▶

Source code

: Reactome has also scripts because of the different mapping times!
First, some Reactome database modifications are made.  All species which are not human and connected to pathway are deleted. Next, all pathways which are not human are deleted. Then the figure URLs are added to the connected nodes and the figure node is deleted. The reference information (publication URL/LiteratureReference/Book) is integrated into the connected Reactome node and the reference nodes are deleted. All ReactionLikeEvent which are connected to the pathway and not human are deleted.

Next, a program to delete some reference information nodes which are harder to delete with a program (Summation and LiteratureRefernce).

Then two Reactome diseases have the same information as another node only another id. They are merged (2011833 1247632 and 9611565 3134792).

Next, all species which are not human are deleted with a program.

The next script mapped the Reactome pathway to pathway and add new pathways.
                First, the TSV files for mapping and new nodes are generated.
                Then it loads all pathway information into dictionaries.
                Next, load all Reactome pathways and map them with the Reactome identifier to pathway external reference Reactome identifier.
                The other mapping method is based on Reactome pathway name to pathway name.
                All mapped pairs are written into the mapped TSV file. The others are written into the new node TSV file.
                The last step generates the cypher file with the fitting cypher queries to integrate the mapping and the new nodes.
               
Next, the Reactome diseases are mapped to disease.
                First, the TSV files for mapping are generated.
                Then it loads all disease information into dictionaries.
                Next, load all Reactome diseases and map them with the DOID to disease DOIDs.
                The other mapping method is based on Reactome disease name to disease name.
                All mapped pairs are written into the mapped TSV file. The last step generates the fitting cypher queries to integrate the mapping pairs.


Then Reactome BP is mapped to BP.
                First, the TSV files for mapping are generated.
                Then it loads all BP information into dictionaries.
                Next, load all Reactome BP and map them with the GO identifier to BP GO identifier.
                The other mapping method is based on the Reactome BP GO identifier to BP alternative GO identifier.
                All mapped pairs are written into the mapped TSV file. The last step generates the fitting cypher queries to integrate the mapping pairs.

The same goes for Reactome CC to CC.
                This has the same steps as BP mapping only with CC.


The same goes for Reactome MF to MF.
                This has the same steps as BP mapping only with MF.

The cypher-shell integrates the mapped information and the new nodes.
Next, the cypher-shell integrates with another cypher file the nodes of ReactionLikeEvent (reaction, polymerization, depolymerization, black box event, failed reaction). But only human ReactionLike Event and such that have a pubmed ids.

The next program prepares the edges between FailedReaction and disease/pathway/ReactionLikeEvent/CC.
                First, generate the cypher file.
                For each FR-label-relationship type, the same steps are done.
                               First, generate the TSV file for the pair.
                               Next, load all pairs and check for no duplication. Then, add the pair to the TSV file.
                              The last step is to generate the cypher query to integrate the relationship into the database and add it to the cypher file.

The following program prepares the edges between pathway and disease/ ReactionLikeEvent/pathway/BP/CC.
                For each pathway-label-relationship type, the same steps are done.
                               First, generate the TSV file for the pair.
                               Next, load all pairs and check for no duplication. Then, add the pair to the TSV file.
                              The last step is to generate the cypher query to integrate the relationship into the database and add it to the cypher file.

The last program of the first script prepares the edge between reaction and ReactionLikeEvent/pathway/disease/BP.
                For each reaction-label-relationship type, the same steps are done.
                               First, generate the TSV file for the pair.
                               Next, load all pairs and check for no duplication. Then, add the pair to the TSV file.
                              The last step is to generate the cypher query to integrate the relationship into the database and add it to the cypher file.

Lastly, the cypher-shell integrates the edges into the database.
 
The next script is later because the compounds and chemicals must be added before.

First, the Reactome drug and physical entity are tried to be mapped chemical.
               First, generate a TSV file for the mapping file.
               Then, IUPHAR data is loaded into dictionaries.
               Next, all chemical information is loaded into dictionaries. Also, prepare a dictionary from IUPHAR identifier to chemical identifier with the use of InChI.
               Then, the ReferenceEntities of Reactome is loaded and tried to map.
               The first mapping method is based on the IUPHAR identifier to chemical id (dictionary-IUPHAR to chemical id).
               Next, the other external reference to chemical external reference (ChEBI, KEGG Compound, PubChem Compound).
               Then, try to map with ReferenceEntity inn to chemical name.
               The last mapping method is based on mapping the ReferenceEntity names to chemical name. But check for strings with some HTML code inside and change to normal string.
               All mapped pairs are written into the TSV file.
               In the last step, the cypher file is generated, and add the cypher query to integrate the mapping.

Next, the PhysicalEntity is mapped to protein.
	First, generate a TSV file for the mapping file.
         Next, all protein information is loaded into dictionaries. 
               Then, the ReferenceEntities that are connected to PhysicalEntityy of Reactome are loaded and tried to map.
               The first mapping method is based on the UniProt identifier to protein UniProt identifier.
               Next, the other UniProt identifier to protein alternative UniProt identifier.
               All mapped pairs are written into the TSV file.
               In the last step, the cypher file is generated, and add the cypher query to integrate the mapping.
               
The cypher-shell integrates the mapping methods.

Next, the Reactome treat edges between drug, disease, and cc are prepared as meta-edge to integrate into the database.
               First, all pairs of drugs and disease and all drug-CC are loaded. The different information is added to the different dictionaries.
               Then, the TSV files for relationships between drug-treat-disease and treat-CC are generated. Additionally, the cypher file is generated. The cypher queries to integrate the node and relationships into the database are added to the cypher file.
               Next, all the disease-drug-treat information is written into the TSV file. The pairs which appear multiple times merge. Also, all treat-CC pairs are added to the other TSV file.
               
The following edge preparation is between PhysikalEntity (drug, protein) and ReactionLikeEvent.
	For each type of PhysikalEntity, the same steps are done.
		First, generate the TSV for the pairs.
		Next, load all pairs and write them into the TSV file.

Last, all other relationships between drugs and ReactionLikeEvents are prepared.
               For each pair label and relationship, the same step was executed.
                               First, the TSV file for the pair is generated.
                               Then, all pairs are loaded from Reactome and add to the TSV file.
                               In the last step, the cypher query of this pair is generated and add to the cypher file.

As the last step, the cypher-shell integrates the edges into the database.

◀
▶

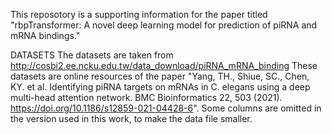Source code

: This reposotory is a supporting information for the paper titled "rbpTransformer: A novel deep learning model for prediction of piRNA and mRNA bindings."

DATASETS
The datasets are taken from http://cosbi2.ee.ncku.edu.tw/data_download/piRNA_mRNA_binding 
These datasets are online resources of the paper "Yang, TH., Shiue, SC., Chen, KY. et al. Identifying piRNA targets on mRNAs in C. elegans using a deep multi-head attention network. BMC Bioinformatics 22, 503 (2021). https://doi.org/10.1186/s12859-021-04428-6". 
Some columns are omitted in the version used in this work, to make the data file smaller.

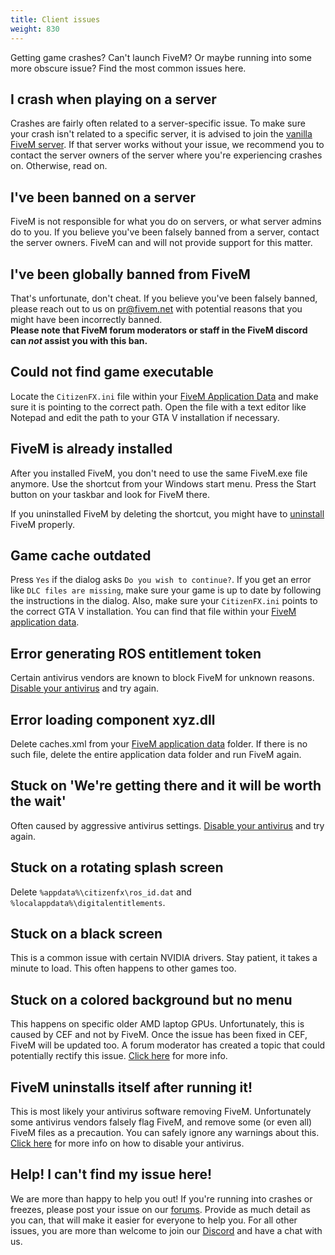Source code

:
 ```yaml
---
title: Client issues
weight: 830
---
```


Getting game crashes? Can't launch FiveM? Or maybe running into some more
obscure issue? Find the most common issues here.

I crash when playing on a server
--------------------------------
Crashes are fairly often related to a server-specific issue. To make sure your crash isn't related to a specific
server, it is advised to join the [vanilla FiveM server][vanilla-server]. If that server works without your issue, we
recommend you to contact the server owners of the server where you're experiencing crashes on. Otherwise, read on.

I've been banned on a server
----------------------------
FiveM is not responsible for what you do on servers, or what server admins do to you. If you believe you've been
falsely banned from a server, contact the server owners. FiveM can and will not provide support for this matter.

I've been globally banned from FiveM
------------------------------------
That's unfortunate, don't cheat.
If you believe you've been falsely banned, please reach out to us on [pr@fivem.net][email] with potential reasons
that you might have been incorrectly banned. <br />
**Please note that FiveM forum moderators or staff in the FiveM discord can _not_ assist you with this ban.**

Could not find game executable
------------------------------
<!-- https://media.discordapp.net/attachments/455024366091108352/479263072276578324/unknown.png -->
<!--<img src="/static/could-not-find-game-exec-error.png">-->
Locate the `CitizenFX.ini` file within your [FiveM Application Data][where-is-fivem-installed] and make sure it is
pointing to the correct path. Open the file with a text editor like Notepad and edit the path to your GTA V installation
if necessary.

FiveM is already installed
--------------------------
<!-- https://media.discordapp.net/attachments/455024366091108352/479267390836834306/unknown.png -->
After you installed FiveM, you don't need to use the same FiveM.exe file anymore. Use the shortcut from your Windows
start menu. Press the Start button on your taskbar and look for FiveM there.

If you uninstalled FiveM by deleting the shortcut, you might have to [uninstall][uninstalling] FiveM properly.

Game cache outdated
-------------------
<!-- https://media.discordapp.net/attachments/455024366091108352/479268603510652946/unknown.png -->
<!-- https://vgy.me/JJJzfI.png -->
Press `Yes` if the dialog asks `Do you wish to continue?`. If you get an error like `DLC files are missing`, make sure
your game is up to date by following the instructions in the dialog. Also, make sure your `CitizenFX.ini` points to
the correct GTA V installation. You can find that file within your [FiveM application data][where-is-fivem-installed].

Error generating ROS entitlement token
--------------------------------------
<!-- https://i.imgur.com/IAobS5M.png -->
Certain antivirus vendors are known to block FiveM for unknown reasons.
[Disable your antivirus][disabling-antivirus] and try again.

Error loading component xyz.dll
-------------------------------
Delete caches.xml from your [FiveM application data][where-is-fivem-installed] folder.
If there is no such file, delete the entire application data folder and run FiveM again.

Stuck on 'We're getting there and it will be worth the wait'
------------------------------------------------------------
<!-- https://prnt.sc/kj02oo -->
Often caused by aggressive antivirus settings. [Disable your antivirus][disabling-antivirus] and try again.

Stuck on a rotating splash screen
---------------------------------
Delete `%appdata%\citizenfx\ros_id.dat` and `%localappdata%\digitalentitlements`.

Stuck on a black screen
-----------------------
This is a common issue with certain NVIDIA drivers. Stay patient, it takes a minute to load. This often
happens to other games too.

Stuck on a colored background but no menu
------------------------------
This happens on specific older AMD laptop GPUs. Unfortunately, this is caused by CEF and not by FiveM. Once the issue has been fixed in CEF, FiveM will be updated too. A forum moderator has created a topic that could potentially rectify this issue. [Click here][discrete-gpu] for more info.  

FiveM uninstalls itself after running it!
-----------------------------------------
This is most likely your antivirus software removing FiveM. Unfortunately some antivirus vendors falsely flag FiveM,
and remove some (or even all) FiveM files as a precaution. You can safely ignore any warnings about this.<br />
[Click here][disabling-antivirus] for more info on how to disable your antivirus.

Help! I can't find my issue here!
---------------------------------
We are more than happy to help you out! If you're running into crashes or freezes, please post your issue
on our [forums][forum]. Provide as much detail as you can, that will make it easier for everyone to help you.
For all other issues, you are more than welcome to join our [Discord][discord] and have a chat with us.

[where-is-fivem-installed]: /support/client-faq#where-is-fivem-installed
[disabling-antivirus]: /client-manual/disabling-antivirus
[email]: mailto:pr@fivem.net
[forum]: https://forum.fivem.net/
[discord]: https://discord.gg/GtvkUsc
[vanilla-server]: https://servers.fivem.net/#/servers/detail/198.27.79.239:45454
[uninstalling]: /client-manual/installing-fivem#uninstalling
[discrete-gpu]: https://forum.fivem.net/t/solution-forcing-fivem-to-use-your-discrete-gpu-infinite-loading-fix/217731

◀

→ **Work order**:
From the material above, set down exactly the lines starting at the one with "Next, load all pairs and write" and ending at the one with "As the last", end lines included.

→ **Task result**:
		Next, load all pairs and write them into the TSV file.

Last, all other relationships between drugs and ReactionLikeEvents are prepared.
               For each pair label and relationship, the same step was executed.
                               First, the TSV file for the pair is generated.
                               Then, all pairs are loaded from Reactome and add to the TSV file.
                               In the last step, the cypher query of this pair is generated and add to the cypher file.

As the last step, the cypher-shell integrates the edges into the database.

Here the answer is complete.